One difficulty with the creatures was in determining how deeply light could shine into the skin. “In some of our early renders, the creatures glowed like light bulbs,” says Monos. “If you were to stick a teapot into a creature’s head, you’d see the shadow of the teapot in the translucency of the skin (in the shadows).” The shader writers devised a solution using bones to control translucency – the closer a bone was to the surface, the less light would transmit into the surface. Texture maps provided additional control over the amount of light transmitted beneath the surface of the creatures’ bodies. And in addition, pre-baking the illumination rather than rendering shadows from a point in space, allowed the lighters to use more sophisticated subsurface calculations for the light moving through the surface, which helped create softer transitions between light and dark.
For the animators, riggers built a similar bone structure for all the scanned characters; the rigs changed shapes and scaled to match the various body types. Thus, the animators could move more easily from one character to another without needed to learn an entirely new rigging system. David Schaub supervised the animation team.
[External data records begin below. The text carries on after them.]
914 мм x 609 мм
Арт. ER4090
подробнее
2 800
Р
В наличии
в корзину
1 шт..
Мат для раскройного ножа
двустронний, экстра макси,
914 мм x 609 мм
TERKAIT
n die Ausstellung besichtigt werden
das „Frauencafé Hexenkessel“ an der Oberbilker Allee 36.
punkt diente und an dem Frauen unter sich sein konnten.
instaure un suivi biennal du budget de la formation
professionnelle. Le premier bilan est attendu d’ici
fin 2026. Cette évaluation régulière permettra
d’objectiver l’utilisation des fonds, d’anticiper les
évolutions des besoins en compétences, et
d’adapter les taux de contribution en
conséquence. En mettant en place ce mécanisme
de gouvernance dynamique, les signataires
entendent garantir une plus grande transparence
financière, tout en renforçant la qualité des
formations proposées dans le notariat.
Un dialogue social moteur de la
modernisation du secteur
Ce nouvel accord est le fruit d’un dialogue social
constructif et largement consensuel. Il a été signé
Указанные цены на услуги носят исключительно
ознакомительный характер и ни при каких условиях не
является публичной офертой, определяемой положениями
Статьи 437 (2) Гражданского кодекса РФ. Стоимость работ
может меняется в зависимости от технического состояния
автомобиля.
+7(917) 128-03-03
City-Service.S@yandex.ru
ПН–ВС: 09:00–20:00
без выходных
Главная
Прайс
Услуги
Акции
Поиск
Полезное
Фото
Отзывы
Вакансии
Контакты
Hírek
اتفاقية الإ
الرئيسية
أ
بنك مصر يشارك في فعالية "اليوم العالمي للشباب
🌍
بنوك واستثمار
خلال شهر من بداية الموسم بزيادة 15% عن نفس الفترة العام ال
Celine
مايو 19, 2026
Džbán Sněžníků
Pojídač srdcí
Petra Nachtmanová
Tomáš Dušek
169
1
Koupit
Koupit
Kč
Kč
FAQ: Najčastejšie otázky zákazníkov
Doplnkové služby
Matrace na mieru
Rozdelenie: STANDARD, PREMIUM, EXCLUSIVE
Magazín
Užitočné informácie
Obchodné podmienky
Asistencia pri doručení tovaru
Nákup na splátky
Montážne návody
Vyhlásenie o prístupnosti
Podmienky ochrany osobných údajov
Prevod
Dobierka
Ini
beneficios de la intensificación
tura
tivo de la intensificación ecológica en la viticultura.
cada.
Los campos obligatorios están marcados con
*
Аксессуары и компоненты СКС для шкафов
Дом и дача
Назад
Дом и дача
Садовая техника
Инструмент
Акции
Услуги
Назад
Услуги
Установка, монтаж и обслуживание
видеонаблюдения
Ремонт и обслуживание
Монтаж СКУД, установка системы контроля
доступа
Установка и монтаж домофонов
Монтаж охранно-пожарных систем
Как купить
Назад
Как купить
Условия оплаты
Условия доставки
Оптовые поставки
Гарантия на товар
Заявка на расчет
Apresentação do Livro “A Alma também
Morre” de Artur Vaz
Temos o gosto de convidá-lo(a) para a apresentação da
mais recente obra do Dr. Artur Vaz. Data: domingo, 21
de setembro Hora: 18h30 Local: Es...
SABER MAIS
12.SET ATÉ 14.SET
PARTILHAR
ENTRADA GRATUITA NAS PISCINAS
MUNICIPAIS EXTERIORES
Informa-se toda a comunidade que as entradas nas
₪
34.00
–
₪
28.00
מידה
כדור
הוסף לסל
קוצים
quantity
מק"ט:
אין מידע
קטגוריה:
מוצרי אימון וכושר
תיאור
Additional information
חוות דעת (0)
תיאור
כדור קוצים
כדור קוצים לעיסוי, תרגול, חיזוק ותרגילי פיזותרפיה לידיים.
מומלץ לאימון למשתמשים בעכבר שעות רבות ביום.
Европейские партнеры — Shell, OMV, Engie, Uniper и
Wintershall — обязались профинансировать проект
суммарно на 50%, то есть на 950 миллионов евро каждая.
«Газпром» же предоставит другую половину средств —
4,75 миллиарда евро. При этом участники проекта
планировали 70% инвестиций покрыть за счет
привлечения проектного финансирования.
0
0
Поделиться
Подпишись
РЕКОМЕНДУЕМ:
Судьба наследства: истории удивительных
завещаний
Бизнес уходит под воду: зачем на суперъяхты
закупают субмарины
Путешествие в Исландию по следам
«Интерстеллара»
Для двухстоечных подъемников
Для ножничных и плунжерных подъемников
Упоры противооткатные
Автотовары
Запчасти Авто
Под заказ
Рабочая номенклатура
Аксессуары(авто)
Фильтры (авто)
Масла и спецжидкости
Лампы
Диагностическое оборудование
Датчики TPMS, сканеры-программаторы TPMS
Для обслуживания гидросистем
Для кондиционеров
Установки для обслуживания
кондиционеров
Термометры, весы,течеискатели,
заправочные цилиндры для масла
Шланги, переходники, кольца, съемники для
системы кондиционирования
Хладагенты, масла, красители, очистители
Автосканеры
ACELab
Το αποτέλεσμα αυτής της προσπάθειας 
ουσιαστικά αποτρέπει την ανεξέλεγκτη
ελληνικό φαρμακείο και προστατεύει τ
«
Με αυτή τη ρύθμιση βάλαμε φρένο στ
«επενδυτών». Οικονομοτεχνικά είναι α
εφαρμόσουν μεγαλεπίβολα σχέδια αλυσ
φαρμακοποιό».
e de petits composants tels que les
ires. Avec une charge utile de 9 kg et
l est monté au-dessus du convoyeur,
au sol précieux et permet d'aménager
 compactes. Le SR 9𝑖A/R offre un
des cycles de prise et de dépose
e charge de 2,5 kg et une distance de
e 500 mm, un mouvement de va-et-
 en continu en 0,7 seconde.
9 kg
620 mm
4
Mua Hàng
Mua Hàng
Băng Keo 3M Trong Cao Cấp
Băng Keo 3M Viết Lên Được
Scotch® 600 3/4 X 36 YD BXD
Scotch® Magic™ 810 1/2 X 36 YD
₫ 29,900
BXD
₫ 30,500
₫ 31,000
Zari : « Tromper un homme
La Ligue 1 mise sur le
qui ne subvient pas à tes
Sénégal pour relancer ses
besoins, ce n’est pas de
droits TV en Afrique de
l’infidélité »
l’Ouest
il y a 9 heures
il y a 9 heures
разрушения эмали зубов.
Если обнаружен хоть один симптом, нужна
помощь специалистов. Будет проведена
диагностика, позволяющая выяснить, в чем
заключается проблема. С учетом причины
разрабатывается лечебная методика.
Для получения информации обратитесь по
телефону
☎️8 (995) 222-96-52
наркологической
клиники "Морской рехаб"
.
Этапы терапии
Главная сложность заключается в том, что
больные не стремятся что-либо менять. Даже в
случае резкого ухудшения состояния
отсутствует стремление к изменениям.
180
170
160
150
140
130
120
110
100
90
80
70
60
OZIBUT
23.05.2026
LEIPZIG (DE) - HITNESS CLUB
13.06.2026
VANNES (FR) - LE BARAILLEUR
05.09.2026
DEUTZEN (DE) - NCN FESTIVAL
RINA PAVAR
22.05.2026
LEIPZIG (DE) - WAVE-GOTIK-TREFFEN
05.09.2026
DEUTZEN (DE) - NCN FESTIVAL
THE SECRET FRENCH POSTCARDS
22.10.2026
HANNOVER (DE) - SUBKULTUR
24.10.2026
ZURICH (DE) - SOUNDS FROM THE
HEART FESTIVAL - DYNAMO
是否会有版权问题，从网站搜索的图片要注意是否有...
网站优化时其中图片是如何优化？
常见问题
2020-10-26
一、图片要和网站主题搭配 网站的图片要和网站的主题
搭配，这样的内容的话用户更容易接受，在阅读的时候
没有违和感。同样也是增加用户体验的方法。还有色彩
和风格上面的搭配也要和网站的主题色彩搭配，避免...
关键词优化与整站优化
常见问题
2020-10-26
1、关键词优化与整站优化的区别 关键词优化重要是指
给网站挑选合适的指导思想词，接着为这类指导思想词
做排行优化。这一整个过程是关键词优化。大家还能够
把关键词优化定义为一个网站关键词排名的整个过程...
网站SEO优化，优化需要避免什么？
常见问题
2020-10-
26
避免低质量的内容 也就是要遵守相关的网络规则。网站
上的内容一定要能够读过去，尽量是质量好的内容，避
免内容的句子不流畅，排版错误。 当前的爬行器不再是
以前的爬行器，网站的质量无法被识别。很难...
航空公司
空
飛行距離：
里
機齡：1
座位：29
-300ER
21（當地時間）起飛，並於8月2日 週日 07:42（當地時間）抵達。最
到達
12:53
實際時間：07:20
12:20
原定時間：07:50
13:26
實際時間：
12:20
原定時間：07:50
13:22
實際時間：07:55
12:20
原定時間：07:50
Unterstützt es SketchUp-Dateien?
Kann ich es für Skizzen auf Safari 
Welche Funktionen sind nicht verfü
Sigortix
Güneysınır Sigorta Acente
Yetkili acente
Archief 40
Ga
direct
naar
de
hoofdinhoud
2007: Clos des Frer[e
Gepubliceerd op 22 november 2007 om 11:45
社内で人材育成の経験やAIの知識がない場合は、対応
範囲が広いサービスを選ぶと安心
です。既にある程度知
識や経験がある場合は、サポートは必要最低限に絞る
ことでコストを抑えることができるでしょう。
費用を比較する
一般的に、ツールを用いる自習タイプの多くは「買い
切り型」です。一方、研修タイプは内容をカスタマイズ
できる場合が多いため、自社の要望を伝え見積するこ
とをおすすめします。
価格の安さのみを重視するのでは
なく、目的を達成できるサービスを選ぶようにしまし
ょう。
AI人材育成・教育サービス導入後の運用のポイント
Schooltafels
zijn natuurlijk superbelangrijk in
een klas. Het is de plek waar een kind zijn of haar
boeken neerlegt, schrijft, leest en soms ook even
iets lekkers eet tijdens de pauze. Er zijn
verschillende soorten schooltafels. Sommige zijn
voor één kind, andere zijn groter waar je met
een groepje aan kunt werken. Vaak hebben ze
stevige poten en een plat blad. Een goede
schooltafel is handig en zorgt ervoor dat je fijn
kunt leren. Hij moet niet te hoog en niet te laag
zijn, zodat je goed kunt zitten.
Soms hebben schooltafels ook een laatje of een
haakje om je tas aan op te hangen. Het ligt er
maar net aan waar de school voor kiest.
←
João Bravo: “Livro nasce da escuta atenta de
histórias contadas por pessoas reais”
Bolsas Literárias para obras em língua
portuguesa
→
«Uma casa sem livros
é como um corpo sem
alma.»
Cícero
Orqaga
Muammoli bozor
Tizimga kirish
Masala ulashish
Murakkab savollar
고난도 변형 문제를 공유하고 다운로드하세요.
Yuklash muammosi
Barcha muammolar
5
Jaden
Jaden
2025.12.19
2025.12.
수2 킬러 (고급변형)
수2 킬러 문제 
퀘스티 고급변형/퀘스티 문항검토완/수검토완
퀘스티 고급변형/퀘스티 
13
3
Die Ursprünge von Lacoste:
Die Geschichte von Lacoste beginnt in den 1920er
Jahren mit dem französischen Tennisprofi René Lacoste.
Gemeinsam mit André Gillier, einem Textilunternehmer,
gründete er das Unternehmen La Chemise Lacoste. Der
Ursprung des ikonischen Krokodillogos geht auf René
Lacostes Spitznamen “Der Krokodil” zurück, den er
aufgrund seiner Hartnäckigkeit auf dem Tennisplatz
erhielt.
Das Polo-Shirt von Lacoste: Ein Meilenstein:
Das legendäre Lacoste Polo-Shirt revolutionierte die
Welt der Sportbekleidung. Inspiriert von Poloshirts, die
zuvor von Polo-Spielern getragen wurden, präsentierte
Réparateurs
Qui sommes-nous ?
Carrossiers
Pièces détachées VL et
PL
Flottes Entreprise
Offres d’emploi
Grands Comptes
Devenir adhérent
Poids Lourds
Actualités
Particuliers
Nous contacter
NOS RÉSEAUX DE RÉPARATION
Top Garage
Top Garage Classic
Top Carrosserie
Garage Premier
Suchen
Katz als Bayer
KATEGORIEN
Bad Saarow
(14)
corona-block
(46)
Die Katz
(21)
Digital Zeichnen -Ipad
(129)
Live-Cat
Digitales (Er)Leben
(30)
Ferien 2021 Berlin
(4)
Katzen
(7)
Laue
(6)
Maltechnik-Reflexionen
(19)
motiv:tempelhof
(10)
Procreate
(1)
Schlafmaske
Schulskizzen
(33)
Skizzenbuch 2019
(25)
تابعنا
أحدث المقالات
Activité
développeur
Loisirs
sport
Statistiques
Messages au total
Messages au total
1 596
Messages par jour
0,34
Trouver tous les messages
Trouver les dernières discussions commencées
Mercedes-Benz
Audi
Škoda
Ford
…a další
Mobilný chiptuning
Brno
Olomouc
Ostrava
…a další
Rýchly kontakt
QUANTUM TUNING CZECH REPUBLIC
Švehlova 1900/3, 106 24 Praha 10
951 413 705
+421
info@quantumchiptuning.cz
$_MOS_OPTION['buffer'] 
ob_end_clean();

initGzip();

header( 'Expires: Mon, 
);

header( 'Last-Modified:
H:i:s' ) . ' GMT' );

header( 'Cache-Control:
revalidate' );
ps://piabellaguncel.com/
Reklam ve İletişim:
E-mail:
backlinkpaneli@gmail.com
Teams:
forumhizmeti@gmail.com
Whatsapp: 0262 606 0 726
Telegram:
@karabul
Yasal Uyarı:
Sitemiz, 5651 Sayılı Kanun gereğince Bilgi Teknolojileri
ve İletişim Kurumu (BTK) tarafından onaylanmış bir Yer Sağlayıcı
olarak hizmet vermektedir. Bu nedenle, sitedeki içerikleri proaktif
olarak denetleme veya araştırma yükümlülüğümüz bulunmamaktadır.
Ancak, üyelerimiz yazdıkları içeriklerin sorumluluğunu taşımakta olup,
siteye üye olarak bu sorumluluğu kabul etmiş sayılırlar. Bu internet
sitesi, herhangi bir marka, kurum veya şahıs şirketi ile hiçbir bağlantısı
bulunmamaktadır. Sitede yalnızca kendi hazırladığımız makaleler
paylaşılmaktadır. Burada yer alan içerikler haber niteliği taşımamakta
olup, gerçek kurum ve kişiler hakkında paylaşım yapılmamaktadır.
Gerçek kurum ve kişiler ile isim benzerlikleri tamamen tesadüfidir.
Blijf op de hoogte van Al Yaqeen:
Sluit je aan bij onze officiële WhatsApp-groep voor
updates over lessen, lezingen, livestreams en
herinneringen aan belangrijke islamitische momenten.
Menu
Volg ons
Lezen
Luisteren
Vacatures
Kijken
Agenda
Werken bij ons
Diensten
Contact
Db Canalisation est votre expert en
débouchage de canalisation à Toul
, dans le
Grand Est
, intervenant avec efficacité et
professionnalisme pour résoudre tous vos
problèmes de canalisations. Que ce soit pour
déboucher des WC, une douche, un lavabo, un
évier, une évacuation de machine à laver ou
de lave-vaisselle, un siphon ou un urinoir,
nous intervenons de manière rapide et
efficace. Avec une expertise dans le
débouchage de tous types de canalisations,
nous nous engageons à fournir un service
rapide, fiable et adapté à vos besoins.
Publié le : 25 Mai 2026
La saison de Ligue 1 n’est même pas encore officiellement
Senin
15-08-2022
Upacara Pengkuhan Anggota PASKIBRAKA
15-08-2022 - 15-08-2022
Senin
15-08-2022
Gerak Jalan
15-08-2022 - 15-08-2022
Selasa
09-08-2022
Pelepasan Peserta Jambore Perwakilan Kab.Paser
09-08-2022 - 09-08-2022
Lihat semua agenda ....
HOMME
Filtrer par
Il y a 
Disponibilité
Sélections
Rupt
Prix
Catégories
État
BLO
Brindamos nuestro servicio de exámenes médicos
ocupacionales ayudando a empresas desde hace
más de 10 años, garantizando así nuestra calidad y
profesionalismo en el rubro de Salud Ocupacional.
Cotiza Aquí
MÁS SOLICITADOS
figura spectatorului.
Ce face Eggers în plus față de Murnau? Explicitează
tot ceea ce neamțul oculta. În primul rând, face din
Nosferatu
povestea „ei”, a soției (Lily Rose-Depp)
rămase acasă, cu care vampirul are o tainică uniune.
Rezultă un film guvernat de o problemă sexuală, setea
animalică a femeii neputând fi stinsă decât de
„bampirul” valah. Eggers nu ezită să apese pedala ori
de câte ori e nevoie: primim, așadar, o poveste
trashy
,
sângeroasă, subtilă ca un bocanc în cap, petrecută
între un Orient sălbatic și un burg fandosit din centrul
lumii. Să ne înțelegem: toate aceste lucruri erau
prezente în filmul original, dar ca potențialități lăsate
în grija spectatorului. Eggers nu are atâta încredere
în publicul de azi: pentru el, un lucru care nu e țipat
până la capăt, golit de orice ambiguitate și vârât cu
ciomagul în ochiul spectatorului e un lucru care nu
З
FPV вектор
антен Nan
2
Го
Motion capture by Giant Studios of the stunt actors on location provided a base from which the animators created the hero performances. “We amp’d up the animation for the runs, jumps and stumbles to make them faster and more violent,” Schaub says. “Also, since we were going to go all digital, the director wanted to do something with these creatures that we couldn’t do with real actors.”
For example, exposure to light burns the photosensitive creatures and the actors on location reacted to light by writhing on the ground. But the animators made these reactions much more violent by slamming their faces into the pavement and flopping them around as if being jolted by a tazer.
“As we got deeper into production, the director gravitated back to performances that were more human-like, but still had the infected quality of craziness built in,” Schaub says. On top of the motion captured hero performances, for example, animators had the creatures hyperventilate, flair their nostrils, flex the muscles and tendons in their necks and so forth to give them an intense “infected” quality.
Once Schaub knew how Lawrence wanted the creatures to react to light, Imageworks had the stunt actors Sharon and Kirk Maxwell motion captured at Giant Studios. “Sharon and Kirk gave us some amazing source material that we were able to build upon” says Schaub. “I can’t imagine doing the big crowd scenes without the base performances that Sharon and Kirk gave us.” Massive software managed the animated cycles in large groups of infected creatures. Berney was very keen to keep the motion of the Infected away from things that would break the laws of Physics. In this respect, even getting a run or walk cycle for the characters was extremely hard he commented.
All told, a crew of around 300 at Imageworks worked on I Am Legend, some for 14 months, others, on a more compressed schedule to handle the CG creatures. At the end, the studio had Manhattan back to nature and populated it with a cast of CG actors.
“The biggest challenge was the creatures,” Berney says. “To create dozens and dozens of these creatures all in the computer was fairly daunting. We used a good blend of new technologies, but they were still handcrafted by Dave Smith and his crew, which I love. We use the technology where we need it, but the artists bring the characters to life.”